%%

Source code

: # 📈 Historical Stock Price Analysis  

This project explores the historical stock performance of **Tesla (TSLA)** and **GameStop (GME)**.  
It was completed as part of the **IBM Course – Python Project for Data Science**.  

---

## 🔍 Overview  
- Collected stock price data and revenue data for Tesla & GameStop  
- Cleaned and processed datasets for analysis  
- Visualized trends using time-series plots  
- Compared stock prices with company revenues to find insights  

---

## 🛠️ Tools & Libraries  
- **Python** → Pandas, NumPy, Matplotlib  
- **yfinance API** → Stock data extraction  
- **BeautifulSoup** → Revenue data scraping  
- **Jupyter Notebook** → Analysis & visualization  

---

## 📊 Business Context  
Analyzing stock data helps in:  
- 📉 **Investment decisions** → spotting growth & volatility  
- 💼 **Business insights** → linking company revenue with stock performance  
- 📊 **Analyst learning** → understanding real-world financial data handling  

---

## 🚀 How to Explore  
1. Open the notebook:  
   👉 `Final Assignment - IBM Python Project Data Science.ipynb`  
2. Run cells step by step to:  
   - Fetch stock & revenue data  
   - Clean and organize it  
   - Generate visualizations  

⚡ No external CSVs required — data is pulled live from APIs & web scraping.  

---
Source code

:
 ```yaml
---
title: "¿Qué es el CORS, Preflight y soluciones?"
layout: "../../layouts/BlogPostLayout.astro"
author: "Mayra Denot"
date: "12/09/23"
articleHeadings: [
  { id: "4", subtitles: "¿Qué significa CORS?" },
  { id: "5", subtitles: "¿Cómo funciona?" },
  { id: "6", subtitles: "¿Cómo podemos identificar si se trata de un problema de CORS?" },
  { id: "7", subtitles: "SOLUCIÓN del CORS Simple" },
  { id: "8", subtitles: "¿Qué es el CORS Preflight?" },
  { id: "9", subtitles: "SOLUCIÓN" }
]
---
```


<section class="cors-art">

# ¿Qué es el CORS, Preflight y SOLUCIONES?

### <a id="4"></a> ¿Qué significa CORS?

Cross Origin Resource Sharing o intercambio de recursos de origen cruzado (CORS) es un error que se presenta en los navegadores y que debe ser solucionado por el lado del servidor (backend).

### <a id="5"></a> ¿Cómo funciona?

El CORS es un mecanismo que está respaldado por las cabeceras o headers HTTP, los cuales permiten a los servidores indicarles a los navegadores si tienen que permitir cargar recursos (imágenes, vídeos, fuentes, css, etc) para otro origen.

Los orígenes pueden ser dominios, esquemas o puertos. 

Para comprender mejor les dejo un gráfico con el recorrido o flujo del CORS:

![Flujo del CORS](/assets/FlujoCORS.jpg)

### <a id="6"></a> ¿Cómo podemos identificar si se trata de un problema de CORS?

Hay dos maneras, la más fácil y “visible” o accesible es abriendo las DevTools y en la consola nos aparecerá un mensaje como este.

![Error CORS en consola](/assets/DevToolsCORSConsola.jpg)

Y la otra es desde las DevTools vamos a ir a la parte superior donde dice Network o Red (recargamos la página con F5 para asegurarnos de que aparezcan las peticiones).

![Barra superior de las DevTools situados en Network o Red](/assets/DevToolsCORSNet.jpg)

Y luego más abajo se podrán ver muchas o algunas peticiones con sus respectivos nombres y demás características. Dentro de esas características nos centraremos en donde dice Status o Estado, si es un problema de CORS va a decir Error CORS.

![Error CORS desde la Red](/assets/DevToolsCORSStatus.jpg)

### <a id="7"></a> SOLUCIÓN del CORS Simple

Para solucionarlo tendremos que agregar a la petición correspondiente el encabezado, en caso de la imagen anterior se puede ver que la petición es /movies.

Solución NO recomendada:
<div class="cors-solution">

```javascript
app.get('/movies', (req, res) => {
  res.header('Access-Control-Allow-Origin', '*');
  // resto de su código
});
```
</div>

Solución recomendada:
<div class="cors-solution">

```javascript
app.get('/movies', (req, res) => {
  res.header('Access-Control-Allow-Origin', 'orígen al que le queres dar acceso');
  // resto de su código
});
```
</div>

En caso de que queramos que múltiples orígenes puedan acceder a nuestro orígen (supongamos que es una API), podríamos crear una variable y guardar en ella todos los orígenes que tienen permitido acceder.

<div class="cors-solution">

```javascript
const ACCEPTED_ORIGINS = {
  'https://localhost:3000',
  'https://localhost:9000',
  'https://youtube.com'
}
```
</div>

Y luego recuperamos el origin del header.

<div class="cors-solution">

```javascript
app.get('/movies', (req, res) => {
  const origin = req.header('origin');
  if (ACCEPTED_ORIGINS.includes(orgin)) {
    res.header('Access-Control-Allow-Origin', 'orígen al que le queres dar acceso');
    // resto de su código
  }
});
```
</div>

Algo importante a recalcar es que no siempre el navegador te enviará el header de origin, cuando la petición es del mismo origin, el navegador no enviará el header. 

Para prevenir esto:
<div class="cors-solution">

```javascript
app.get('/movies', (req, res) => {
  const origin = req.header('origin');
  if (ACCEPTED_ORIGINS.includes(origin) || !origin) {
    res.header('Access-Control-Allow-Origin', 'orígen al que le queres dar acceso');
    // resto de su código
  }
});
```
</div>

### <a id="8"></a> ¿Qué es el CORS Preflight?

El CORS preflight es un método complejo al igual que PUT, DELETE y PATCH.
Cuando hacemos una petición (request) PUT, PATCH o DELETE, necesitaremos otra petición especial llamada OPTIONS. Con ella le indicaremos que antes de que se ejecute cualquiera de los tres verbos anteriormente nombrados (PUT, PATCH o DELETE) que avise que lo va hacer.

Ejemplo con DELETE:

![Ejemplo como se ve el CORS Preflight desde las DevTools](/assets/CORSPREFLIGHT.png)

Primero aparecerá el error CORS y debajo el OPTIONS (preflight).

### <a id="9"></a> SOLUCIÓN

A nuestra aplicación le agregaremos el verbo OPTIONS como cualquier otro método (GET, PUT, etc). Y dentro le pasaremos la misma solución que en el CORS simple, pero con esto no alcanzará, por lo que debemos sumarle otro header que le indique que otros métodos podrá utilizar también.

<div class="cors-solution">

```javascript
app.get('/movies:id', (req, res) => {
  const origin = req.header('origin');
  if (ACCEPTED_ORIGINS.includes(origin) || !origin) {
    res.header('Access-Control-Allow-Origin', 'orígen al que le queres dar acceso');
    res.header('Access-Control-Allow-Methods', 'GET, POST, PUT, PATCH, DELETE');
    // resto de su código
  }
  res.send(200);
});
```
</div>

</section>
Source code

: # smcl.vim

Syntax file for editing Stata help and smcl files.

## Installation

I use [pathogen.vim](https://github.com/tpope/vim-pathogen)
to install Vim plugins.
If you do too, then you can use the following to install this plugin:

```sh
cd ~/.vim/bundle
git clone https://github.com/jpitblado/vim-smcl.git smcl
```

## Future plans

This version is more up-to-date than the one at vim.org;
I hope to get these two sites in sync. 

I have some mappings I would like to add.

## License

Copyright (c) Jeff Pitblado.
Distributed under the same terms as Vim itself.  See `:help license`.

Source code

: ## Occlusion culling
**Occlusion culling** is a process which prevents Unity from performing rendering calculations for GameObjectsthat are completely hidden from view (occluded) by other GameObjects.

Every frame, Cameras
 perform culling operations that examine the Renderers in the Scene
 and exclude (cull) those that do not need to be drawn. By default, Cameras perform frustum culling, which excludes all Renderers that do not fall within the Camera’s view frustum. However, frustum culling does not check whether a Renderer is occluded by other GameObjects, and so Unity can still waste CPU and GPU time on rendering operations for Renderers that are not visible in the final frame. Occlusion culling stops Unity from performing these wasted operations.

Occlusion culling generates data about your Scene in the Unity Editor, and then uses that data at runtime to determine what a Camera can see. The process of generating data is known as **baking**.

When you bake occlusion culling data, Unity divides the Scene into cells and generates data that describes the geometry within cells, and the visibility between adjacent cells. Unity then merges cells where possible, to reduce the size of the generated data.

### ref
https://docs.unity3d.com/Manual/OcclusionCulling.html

%%
%%

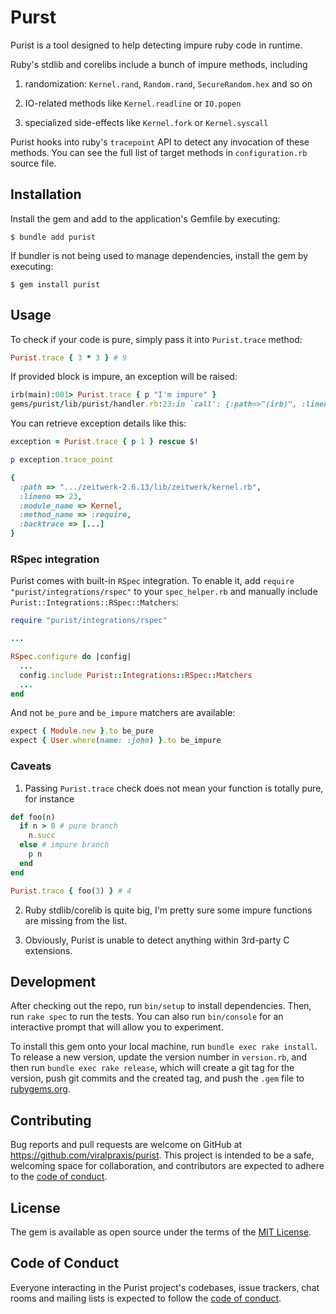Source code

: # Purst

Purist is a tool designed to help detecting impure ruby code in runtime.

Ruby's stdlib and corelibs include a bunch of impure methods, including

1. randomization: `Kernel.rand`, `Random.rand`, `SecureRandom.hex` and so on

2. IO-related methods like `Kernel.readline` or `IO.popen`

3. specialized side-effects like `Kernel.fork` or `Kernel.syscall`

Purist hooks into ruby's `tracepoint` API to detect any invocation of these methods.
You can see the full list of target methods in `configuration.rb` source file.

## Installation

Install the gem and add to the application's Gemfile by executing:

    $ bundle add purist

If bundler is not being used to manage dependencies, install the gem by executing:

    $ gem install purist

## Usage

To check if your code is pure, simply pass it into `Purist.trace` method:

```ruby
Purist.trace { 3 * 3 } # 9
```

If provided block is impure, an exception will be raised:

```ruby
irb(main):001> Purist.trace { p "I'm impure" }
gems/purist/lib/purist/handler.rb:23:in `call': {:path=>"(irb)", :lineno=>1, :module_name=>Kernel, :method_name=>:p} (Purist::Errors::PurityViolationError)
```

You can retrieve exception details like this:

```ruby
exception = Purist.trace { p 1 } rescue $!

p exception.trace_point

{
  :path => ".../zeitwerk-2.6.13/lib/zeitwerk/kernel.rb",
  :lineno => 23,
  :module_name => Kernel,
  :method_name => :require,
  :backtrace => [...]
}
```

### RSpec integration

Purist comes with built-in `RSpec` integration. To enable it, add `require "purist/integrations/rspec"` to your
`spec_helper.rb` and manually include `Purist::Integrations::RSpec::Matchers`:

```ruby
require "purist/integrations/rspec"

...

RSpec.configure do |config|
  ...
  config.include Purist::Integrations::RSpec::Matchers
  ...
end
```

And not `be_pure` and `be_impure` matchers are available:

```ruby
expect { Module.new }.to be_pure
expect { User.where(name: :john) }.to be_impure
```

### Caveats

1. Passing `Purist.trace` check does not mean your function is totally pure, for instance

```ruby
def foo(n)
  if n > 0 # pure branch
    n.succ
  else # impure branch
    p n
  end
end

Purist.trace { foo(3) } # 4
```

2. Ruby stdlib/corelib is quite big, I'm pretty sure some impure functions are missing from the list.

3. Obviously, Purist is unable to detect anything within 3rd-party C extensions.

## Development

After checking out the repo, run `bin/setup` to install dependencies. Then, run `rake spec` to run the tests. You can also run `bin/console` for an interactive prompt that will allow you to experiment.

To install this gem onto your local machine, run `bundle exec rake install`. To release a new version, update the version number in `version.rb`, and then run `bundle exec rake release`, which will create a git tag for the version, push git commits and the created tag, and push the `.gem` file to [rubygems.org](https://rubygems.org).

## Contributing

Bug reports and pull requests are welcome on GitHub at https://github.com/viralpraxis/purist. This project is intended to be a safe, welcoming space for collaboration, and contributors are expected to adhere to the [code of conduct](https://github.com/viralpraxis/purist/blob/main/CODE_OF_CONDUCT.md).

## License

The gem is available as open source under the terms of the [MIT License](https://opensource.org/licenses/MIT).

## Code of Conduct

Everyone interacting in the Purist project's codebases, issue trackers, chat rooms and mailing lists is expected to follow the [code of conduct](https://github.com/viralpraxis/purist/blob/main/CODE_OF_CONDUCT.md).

%%

- [Prompt] Show the lines of the material that contain the word "runtime".

- [Your response]
Occlusion culling generates data about your Scene in the Unity Editor, and then uses that data at runtime to determine what a Camera can see. The process of generating data is known as **baking**.
Purist is a tool designed to help detecting impure ruby code in runtime.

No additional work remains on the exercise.